Even though the past couple of weeks have generally been rough for the market, it still manages to find itself well into the double digits pretty much across the board. Performance-wise, the NASDAQ 100 continues leading the charge with a 30% or so overall gain on the year, with the S&P500 up a solid 25% or so and the lagging DOW30 only up around 15%. The mid-cap Russell 2000? Up a little over 10%.
Against this backdrop I start looking back at the new ideas I have offered to subscribers over the past year, starting with the ideas I call “Quick Takes.”
I spell it out elsewhere (in my about section for one), but a “Quick Take” in general is a name that interests me, but there are still some things that keep me wary. Things that keep me wary can range from what I see as confusing financials, stalling growth rates, concentration of customer issues, declining metrics, and other things that may be signs of a downturn but nothing as of yet has materialized.
These types of ideas had their genesis a long while back when I started to notice that, of the names I did a certain amount of work but for whatever reason decided to pass on them, quite a few would end up working rather well. At that point, rather than just discarding the ideas, I started adding these names to my interest lists with some quick thoughts on why these names may at some point be worthy of attention. Sometimes I would comment further on these names, and other times they would eventually get dropped from my list.

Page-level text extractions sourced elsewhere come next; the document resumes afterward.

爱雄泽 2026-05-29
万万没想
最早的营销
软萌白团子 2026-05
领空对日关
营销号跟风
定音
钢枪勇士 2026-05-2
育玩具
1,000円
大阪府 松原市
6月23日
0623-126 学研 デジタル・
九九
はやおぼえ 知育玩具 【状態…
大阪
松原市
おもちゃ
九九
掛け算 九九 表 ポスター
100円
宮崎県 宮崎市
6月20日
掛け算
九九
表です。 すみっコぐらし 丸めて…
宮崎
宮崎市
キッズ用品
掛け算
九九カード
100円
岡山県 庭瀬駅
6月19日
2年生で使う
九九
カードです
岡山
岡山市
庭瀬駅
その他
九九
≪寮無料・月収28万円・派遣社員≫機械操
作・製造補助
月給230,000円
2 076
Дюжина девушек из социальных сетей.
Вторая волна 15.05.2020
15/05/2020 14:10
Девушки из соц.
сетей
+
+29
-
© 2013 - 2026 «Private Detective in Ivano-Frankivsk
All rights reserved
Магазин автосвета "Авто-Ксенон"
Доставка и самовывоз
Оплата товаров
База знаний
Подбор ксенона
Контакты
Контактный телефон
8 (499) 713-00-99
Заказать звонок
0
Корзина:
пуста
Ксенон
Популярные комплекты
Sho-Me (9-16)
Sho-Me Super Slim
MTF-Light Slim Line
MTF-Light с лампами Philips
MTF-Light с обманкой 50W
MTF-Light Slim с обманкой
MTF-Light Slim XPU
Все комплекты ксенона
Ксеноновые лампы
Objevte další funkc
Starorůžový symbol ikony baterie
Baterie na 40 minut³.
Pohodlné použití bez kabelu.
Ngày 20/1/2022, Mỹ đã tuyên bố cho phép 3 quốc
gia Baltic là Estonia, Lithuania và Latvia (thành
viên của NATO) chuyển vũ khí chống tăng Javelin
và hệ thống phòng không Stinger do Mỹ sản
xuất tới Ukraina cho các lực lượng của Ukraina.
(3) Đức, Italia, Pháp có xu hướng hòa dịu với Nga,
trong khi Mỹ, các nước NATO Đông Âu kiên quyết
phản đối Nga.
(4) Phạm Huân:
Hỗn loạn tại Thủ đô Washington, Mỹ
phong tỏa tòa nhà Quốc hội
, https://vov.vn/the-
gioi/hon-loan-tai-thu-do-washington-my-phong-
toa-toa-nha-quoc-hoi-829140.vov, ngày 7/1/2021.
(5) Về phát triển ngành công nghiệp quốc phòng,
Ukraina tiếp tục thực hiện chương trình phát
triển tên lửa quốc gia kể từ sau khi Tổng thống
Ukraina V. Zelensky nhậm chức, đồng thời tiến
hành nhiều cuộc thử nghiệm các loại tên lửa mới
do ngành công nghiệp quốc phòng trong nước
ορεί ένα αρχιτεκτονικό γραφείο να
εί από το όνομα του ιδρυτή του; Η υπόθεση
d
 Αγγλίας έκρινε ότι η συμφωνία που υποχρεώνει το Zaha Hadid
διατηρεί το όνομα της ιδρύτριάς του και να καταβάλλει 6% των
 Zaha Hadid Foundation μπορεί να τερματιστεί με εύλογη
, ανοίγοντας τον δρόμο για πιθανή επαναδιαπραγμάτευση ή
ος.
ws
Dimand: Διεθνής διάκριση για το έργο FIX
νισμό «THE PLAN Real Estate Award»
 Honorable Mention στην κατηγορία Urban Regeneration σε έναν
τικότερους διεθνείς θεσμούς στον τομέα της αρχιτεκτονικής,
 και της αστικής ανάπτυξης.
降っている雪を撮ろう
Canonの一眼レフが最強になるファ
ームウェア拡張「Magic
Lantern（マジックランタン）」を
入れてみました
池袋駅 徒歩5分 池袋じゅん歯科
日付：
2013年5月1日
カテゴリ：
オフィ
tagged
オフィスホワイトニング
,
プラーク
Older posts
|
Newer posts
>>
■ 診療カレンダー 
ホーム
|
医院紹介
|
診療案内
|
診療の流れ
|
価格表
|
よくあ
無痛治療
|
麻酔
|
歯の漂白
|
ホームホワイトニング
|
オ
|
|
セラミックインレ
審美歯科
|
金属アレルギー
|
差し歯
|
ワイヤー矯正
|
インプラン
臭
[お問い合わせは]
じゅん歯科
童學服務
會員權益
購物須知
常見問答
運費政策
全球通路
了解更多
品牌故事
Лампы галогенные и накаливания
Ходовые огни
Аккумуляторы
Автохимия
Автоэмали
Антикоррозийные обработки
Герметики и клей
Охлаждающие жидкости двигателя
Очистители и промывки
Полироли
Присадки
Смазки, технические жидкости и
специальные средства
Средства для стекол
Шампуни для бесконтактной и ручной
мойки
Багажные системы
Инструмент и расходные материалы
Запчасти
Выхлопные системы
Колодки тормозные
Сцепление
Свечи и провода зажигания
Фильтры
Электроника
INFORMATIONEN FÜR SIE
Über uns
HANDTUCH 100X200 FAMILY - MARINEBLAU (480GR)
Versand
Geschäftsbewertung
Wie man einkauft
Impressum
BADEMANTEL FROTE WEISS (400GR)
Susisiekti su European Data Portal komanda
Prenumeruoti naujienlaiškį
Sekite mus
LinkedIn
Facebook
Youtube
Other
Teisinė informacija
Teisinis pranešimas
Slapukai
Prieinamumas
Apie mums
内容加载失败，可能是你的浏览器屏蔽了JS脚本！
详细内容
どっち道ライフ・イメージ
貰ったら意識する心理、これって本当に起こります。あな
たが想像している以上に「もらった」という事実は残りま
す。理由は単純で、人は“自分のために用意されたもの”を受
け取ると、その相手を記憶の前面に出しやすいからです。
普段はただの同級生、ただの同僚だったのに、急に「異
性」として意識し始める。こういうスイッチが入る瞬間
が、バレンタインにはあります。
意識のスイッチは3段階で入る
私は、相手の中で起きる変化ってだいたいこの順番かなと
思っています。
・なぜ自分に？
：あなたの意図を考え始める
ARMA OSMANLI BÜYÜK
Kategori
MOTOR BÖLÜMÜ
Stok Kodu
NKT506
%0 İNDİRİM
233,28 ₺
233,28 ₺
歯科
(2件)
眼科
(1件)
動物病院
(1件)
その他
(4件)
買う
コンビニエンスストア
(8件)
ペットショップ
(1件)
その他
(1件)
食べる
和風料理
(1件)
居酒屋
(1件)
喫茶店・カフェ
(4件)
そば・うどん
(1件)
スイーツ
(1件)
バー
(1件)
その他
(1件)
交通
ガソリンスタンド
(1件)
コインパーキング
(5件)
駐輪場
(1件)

In 2024 there were 10 names that I called “Quick Takes,” and their overall performance was disappointing. This disappointment primarily stems from the early addition of a couple of names in the hot buy-now-pay-later (BNPL) space (a strapped consumer going down the banking food chain is usually not a good thing), with mixed results among the rest of the names. If you exclude those 2 names (if you haven’t noticed, I tend to parse things a bit), the average return for the other 8 names was down 7.0%; if you include those 2 names, the average return was a positive 36%. Were my thoughts on those 2 names just wrong or perhaps just early? A couple of activists have provided some thoughts on both of those names, which leads me to think I was merely early, but time will tell who is right.